● Testo da leggere:

2046 di Wong Kar-wai, l’amore come eterno vagare

VAGARE Benché ogni amore sia vissuto come unico e benché si respinga l’idea di ripeterlo altrove e in futuro, a volte il soggetto coglie dentro di sé una specie di diffusione del desiderio amoroso; esso allora capisce di essere destinato a vagare da un amore all’altro fino alla morte.
Frammenti di un discorso amoroso – Roland Barthes

Venimmo al mondo con il tempo contato e nessun chiaro obiettivo se non perderci. Affidiamo parti di noi stessi agli altri, e tanto più autentiche quanto più sconosciuti sono quelli che, con occhi eternamente nuovi, le raccolgono. Disseminiamo tracce, lineamenti, indirizzi, illuminanti epifanie con la beata disinvoltura di una grazia incosciente, di una vitalità sempre intera. Si potrebbe ricostruire la storia dettagliata dei nostri cambiamenti, della nostra maledetta fissità chiedendo agli amanti di una notte o di più notti, ai compagni di viaggio non scelti, provvisori e pazienti, a chi di noi conserva un’immagine, il ricordo di un segreto sussurrato con certezza di complicità e silenzio; scoprire come ricucire i frammenti di un destino nel vagare inquieto del desiderio, risalire fino all’origine del male o ridiscendere nel pozzo, nell’inconoscibile che portiamo nel petto. Cosa cerchiamo negli altri se non risposte, echi, parti sopite di noi stessi?

Nel 2046 corre una rete che collega ogni punto della terra, e c’è un treno misterioso che parte regolarmente verso il 2046. Tutti quelli che vanno al 2046 hanno un solo pensiero in mente: ritrovare i ricordi perduti. Perché si dice che niente cambia mai nel 2046, ma nessuno sa se quel punto esiste veramente, perché nessuno è mai tornato. Nessuno tranne me.

Lanciato verso l’assoluto, 2046 di Wong Kar-wai si apre su un treno che solca il futuro, in una realtà oleografica tra ambientazioni cyberpunk e solitudine inesorabile. Aleggia il senso più irrimediabile della sconfitta, come la caduta di illusione suprema. Ma qual è questa illusione?

Per quello che ne so io molti sono partiti per il 2046, ma lei è il primo che vedo tornare indietro. Mi scusi ma: sarebbe così gentile da spiegarmi perché lo fa?

● Richiesta A:
Rispondi a queste domande sul testo su 2046:
(i) Nella citazione di Barthes, fino a quando il soggetto si sa destinato a vagare da un amore all'altro?
(ii) Quale unico pensiero hanno in mente tutti quelli che vanno al 2046?
(iii) Su che cosa si apre il film 2046?
● Richiesta B: Prosegui il testo su 2046 a partire dalla sua ultima frase.

Record estratti
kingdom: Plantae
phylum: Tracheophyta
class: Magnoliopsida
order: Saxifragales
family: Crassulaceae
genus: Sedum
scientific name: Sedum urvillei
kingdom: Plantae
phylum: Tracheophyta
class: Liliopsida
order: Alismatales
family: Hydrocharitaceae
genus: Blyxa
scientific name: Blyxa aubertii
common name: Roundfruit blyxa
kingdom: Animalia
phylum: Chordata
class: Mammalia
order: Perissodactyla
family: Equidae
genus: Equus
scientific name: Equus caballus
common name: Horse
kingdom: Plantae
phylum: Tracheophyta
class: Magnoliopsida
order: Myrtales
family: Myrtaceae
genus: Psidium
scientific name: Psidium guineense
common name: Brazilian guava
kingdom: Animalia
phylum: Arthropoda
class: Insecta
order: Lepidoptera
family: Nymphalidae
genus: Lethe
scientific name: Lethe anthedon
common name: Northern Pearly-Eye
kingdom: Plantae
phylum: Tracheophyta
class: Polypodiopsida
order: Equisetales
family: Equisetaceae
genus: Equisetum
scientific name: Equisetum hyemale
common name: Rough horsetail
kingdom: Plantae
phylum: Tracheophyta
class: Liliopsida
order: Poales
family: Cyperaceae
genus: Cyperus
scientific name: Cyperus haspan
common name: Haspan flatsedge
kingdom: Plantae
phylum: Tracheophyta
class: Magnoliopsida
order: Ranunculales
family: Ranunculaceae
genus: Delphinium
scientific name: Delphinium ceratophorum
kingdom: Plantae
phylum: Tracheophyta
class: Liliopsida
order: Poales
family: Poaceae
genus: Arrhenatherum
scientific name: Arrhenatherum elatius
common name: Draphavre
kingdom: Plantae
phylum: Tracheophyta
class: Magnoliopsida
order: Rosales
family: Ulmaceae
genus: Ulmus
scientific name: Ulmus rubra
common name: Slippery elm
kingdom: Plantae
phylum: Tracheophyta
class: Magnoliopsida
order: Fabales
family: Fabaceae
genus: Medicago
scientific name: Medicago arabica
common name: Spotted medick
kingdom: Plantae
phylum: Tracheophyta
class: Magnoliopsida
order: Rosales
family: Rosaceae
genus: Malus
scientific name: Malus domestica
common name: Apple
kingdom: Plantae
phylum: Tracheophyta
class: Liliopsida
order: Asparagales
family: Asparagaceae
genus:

● Risposta A:
(i) Fino alla morte.
(ii) Ritrovare i ricordi perduti.
(iii) Su un treno che solca il futuro.

● Risposta B:
Sin dai primi fotogrammi la recherche di 2046 appartiene al mito: non lo ricostruisce né lo evoca, ne reclama l’essenza per immagini e linguaggio. Dopo il futuro – il treno per il 2046, è il passato remotissimo o un vagheggiato altrove che viene richiamato a partire da un tronco d’albero tagliato sullo sfondo. Una preziosa silhouette di donna in primo piano scruta nel tronco: sui lati un azzurro neon spumeggia complice, mentre ascoltiamo il racconto di una leggenda. Una dimensione altra da cui tutto dipende, legata al futuro inseguito, irrealizzabile; e solo dopo: Tony Leung/ signor Chow rinato a se stesso e al mondo. È il presente? Il passato del futuro? O solo una delle linee temporali possibili?

– Avevi promesso di non tornare più.
– Volevo vederti.
– E perché?
– Me ne vado, qui non c’è futuro, torno a Hong Kong. Magari lì andrà meglio.
– E quando parti?
– Ho la nave dopodomani.
– Vuoi che ti faccia gli auguri?
– Voglio che partiamo insieme.
– Non sai nulla di me.
– E allora? Non ti chiederò mai niente.

Affidare una risposta a un mazzo di carte francesi ancora una volta richiama il mito, annuncia l’entrata in scena di archetipi a stabilire un destino. Ma un Re di Cuori può poco contro un Asso di Picche.

Usò questo trucco per respingermi, quella fu l’ultima volta che la vidi. Subito dopo lasciai Singapore.

Torna l’eleganza assoluta del protagonista di In the mood for love, dialoghi definitivi che sposano la più impassibile compostezza, camicie bianchissime e pettinature impeccabili. Singapore, che gli offrì riparo dalla grande delusione alla fine di In the mood, è ormai luogo da sfuggire.

Ciclicità, numeri eletti, ogni Natale dopo la sconfitta

«Era la fine del ‘66, a Hong Kong scoppiavano i disordini». Il signor Chow alloggia in un albergo di quart’ordine e si mette a fare il cronista, con grandi sacrifici. Per sopravvivere si adatta a scrivere su tutto, non disdegnando il racconto di spogliarelliste dalle forme sublimi che infiammano le notti in città.

Mi abituai presto a questa vita: divenni un seduttore, il re delle avventure di una notte. Imparai ad apprezzare il valore delle cose effimere.

Il 24 dicembre del 1966 incontra Lulù che faceva la ballerina a Singapore: “Lulù mi ci chiamavano gli altri” si schermisce lei. Erano stati intimi ma lei sembrava non averlo riconosciuto. «Andavamo insieme al casinò, perdevi molto… Mi raccontavi del tuo fidanzato, un cinese delle Filippine. Era ricco e dovevate sposarvi. Ma morì all’improvviso. Dicevi che era stato l’amore della tua vita… lo so, non è la serata adatta per i ricordi tristi…Ah, passammo insieme un Natale e tu mi insegnasti il cha-cha-cha».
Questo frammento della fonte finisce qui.